I can help clarify the difference between "Accessibility" and "Automation" at least a bit. Accessibility is the permission an application needs to use Apple's Accessibility API in addition to posting events, and monitoring and filtering them with event taps. I think it's something of a misnomer now that event taps and event posting is mixed in with it, as neither of those APIs are actually part of Accessibility, though I imagine many accessibility applications make use of them. Apple's Accessibility API is documented here: https://developer.apple.com/documentation/applicationservices/axuielement_h
"Automation" is what's required for an application to be able to send Apple Events to another application. This is typically done with applets and scripts created using Script Editor but is of course also possible using various other APIs. Every time an application sends an apple event to an app it hasn't previously tried to automate before, it will trigger a new permissions modal dialog asking the user to approve that. Consequently, the "Automation" list in the Security & Privacy system preferences will list each application that has tried to send an apple event, and then nested under them will be each application that it tried to send the apple event to, with a check box for granting or revoking permission. And since AppleScript provides its own interface for using Accessibility features, it creates the rather unfortunate situation where some AppleScripts might need both the Automation and Accessibility permission in order to function. And "full disk access". And a slew of other permissions.

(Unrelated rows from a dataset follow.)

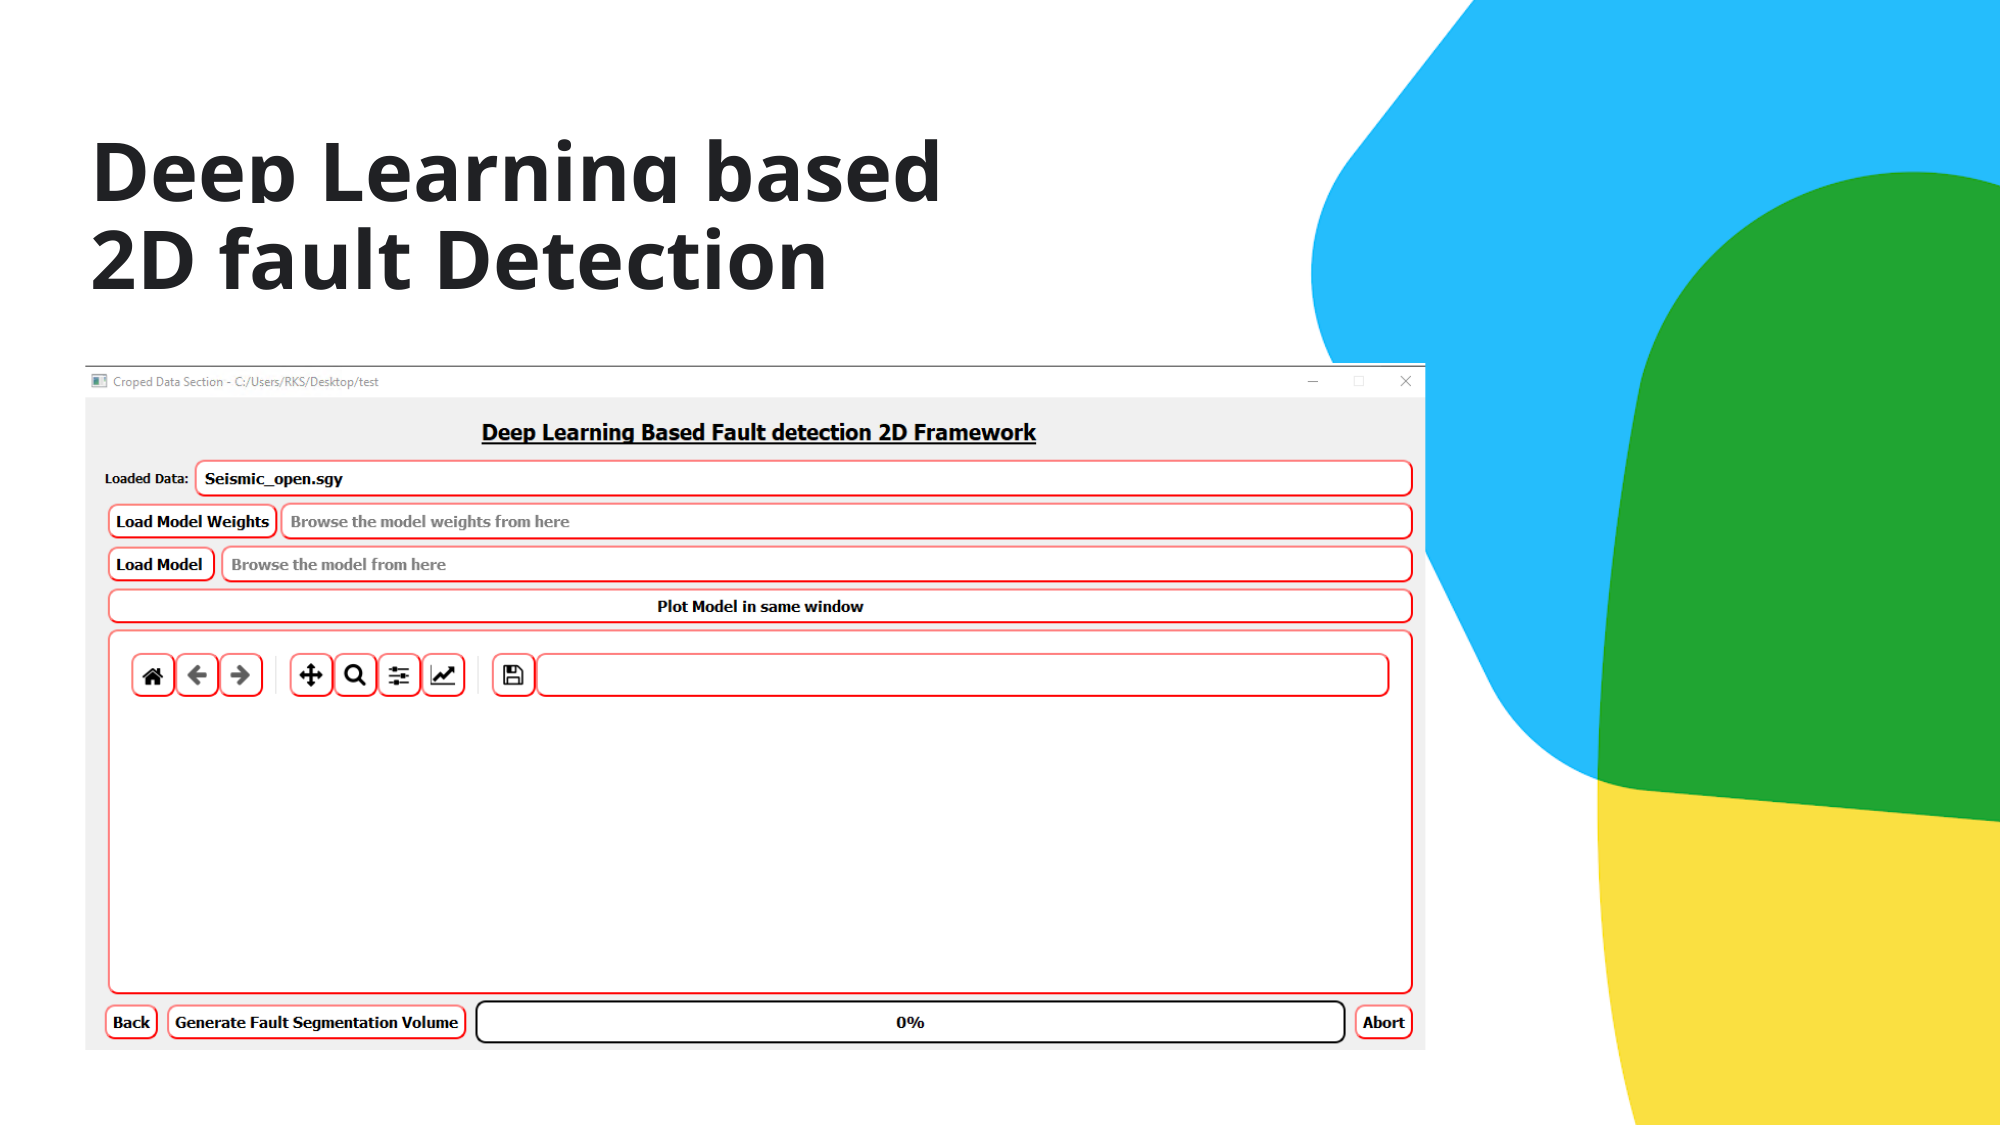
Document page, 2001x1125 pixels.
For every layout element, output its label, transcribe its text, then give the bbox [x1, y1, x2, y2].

text_box [70, 986, 394, 1105]
title Deep Learning based 2D fault Detection [70, 22, 1084, 328]
picture [85, 0, 2000, 1125]
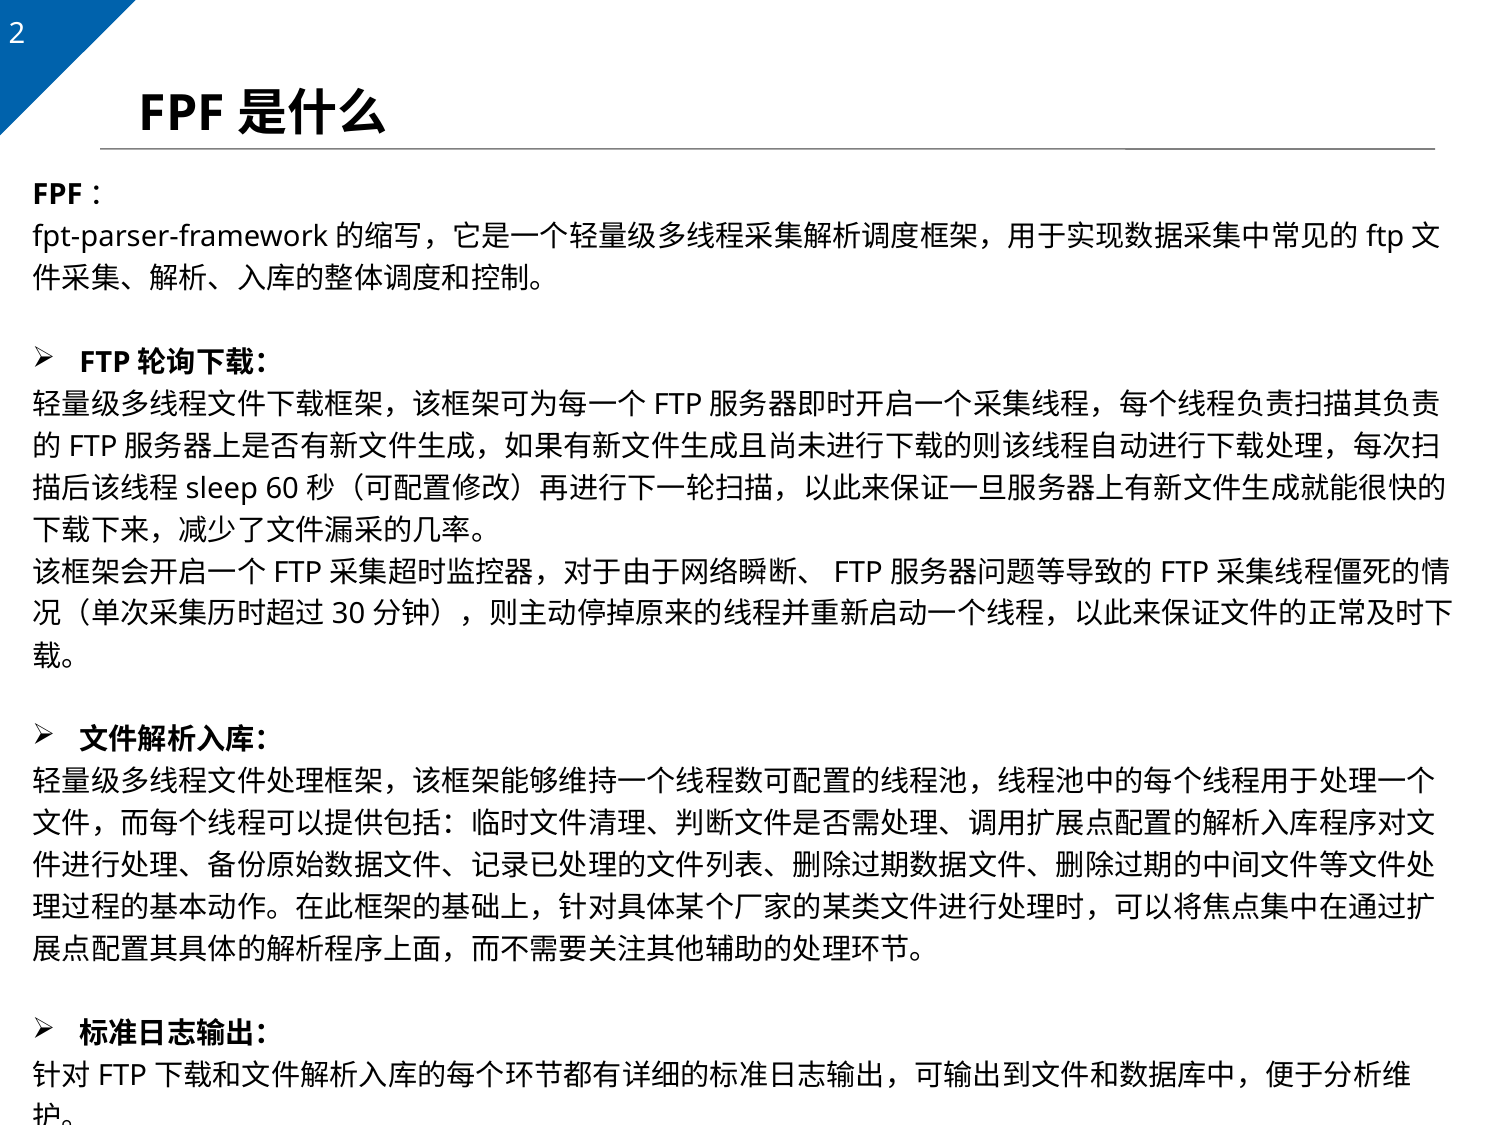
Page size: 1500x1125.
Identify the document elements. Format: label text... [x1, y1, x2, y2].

title FPF是什么 [123, 9, 491, 161]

It's really quite a mess, especially given that this triggers numerous nagging modal dialogs. Most users will see those and find them to be frequent and irritating enough that they'll care more about getting rid of them than reading what they have to say, and consequently will click the approve button without considering what they're doing. It's Windows Vista's failed security model all over again. I'm not sure why the engineers at Apple thought this was a good idea.
Soapboxing aside, though, I'm still not sure what "Input Monitoring" is for. In at least one previous beta of 10.15, and I'm not sure which one (probably beta 4 or 5?), my app triggered a modal dialog requesting "input monitoring" permission when it attempted to create an event tap that listened for keystrokes, I think. I'm not 100% sure of that because I can't trigger it again. As you noted, in beta 7 and now in beta 8 creating keyboard event taps does not trigger a modal dialog asking for permission any longer.
I wish someone from Apple would step in and clear this up. It's very important for apps that must observe and filter keystrokes, and I worry that a future release of macOS, possibly even a bugfix update, will suddenly impose this security restriction again without warning, breaking our apps and annoying our users. Historically Apple has not been properly communicative about when these restrictions will be imposed, and how one is supposed to deal with them.